Worryingly for the Bank of England, which is trying to keep a lid on prices, regular private sector wages were increasing faster than expected at 6.9 per cent.
Pay continues to be outstripped by surging inflation, with total wages including bonuses down by 4.1 per cent when headline CPI is taken into account


Jeremy Hunt today hailed figures showing the jobs market defying the economic slowdown – but real-terms wages are still tumbling and long-term sickness has hit a new record
Mr Hunt said: ‘While unemployment remains close to historic lows, rising prices continue to eat into pay cheques which is why halving inflation this year is one of our top economic priorities.
‘To help families in the meantime, we are making work pay with a record increase in the National Living Wage, while providing cost of living support worth an average of £3,300 per household this year and last, funded through windfall taxes on energy profits.’
The ONS said the dip in vacancies reflects ‘uncertainty across industries, as survey respondents continue to cite economic pressures as a factor in holding back on recruitment’.
Director of economic statistics Darren Morgan said: ‘With the number of people neither working nor looking for a job down again, there were rises in both those in work and those actively looking for a job. However, while the group outside the labour market – termed ‘economically inactive’ – fell, the number among them who were long-term sick rose to a new record high.
‘Job vacancies have fallen again but remain at very high levels. Meanwhile pay continues to grow more slowly than prices, so earnings are still falling in real terms, although the gap between public and private sector earnings growth continues to narrow.
‘The number of days lost to strikes picked up again in February, after January’s sharp fall, albeit not to the levels seen before Christmas.
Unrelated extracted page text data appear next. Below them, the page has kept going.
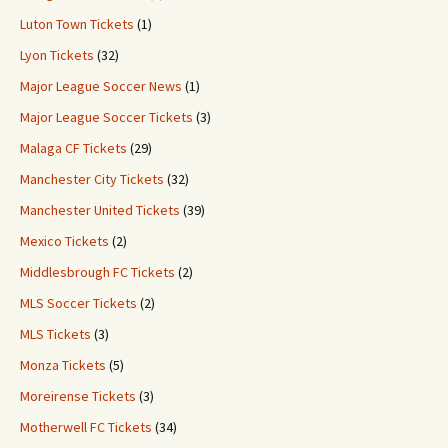
Luton Town Tickets
(1)
Lyon Tickets
(32)
Major League Soccer News
(1)
Major League Soccer Tickets
(3)
Malaga CF Tickets
(29)
Manchester City Tickets
(32)
Manchester United Tickets
(39)
Mexico Tickets
(2)
Middlesbrough FC Tickets
(2)
MLS Soccer Tickets
(2)
MLS Tickets
(3)
Monza Tickets
(5)
Moreirense Tickets
(3)
Motherwell FC Tickets
(34)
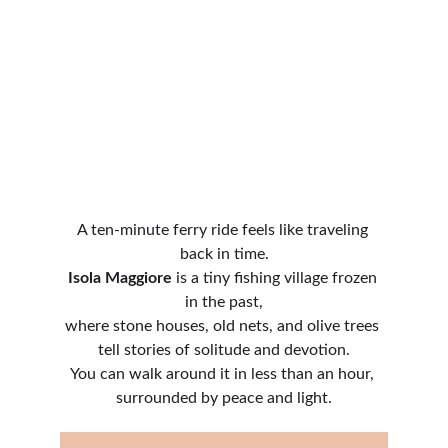
A ten-minute ferry ride feels like traveling 
back in time.
Isola Maggiore
 is a tiny fishing village frozen 
in the past,
where stone houses, old nets, and olive trees 
tell stories of solitude and devotion.
You can walk around it in less than an hour, 
surrounded by peace and light.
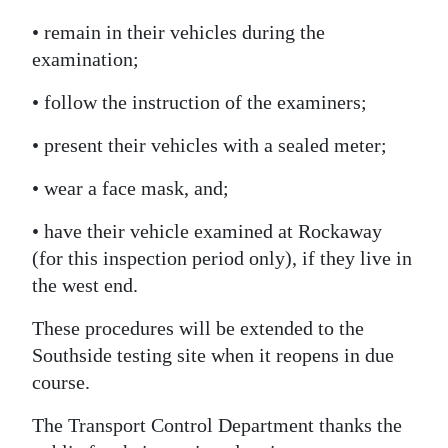
Digital
• remain in their vehicles during the
edition
examination;
• follow the instruction of the examiners;
RGMags
• present their vehicles with a sealed meter;
Drive
For
• wear a face mask, and;
Change
• have their vehicle examined at Rockaway
(for this inspection period only), if they live in
the west end.
These procedures will be extended to the
Southside testing site when it reopens in due
course.
The Transport Control Department thanks the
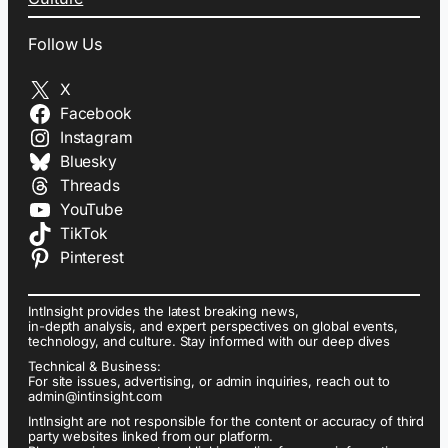
Follow Us
X
Facebook
Instagram
Bluesky
Threads
YouTube
TikTok
Pinterest
IntInsight provides the latest breaking news,
in-depth analysis, and expert perspectives on global events,
technology, and culture. Stay informed with our deep dives
Technical & Business:
For site issues, advertising, or admin inquiries, reach out to
admin@intinsight.com
IntInsight are not responsible for the content or accuracy of third
party websites linked from our platform.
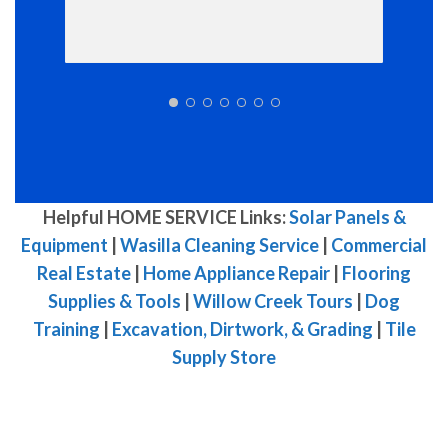
Helpful HOME SERVICE Links:
Solar Panels &
Equipment
|
Wasilla Cleaning Service
|
Commercial
Real Estate
|
Home Appliance Repair
|
Flooring
Supplies & Tools
|
Willow Creek Tours
|
Dog
Training
|
Excavation, Dirtwork, & Grading
|
Tile
Supply Store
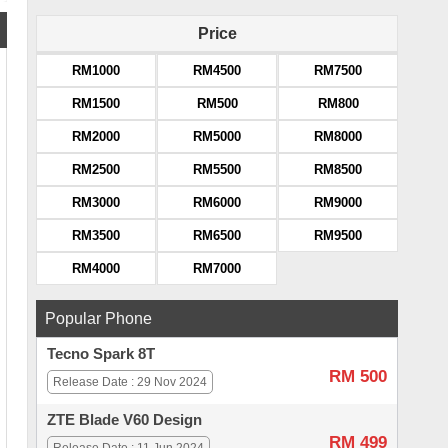
Price
RM1000
RM4500
RM7500
RM1500
RM500
RM800
RM2000
RM5000
RM8000
RM2500
RM5500
RM8500
RM3000
RM6000
RM9000
RM3500
RM6500
RM9500
RM4000
RM7000
Popular Phone
Tecno Spark 8T
RM 500
Release Date : 29 Nov 2024
ZTE Blade V60 Design
RM 499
Once again education was the most affected sector, accounting for over three-fifths of the total.’
Employment minister Guy Opperman said: “Helping more people into work will deliver on our priority to halve inflation and grow the economy, while tackling labour shortages.
‘Today’s figures are encouraging, and I remain focused on supporting those on the lowest incomes to progress in work and build a steady and sustainable future.’